TASKS TO COMPLETE:
A: Using the pig study text below, decide whether each statement agrees with it. Answer yes or no for each and quote the words of the text that settle it. (i) The two breeds were given different feeds. (ii) The Lantang pigs were 9 months old when chosen at market weight. (iii) The muscle samples for RNA extraction were kept at -80°C.
B: According to the pig study text below, how many pigs of each breed were chosen, and how were they split?

[Opening EXTRACT section]

Thus, the objective of this study was to evaluate the meat quality and fatty acid composition of Lantang pigs (a Chinese indigenous pig breed) and Landrace (a typical lean pig breed), then to identify candidate genes for fatty acid composition by microarrays and quantitative real-time PCR. Finally, over-expression of SCD gene in C2C12 myoblasts was conducted to determine the novel role of SCD in PUFA deposition.

Materials and methods

Animals and muscle sampling

A Chinese indigenous pig breed Lantang and a typical lean pig breed Landrace were studied. Animals were fed the same commercial feed (60% Corn, 18% soybean meal, 18% wheat bran and 4% premix). Ten pigs per breed, half barrows and half gilts, were chosen at their marketed weight (103 ± 3 kg, Lantang pigs at 9 months of age, Landrace at 6 months of age). Animals were slaughtered in an experimental slaughterhouse, located far away from the farm, using captive bolt stunning followed by exsanguination. The facilities of the slaughterhouse met the requirements of the Institute of Animal Care and Use Committee.

The left side of the carcass was used to measure meat quality parameters. The samples were removed from the longissimus dorsi (LD) muscle after slaughter, placed in vacuum bags, and frozen for meat quality analysis. LD muscle samples for RNA extraction were immediately frozen in liquid nitrogen, and stored at -80°C. Samples for intramuscular fat content (IMF) and fatty acid composition determination were stored in -80°C until analysis.

[Closing EXTRACT section]
[Opening DATA section]

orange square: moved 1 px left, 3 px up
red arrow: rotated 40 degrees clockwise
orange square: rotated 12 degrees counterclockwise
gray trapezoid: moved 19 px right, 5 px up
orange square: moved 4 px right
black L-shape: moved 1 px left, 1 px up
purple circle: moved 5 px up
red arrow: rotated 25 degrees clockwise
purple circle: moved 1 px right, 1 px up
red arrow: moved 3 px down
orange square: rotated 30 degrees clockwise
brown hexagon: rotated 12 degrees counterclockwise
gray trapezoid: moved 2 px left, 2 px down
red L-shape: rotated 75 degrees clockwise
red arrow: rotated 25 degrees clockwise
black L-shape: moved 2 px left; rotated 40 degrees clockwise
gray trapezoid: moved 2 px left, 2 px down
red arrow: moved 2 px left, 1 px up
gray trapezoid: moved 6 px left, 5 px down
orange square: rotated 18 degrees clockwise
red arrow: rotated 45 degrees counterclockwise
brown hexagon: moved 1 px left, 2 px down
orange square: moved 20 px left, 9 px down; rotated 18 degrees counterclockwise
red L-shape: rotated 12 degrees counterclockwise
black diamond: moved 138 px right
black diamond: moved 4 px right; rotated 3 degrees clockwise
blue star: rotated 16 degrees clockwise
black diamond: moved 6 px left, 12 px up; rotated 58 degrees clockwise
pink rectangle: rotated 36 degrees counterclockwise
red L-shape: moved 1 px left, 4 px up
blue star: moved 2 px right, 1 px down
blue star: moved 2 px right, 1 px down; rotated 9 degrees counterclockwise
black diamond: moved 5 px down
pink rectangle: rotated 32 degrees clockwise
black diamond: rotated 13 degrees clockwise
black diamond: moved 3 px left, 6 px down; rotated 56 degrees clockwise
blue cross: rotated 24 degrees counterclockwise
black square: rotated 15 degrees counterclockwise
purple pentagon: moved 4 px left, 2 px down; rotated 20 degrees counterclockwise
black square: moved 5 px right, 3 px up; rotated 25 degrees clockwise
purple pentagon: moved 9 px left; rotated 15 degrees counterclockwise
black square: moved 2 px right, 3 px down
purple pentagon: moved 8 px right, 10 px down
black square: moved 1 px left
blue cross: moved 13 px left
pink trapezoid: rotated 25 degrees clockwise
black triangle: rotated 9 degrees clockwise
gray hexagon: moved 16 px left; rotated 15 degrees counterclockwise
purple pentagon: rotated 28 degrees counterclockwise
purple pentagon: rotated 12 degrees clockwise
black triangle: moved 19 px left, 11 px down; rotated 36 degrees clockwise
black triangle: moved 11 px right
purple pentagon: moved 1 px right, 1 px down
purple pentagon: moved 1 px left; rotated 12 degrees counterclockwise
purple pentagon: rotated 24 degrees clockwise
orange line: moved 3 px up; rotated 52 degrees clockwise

[Closing DATA section]

TASK SOLUTIONS:
A:
(i) No: "Animals were fed the same commercial feed"
(ii) Yes: "Lantang pigs at 9 months of age"
(iii) Yes: "LD muscle samples for RNA extraction were immediately frozen in liquid nitrogen, and stored at -80°C"

B: Ten pigs per breed were chosen, half barrows and half gilts.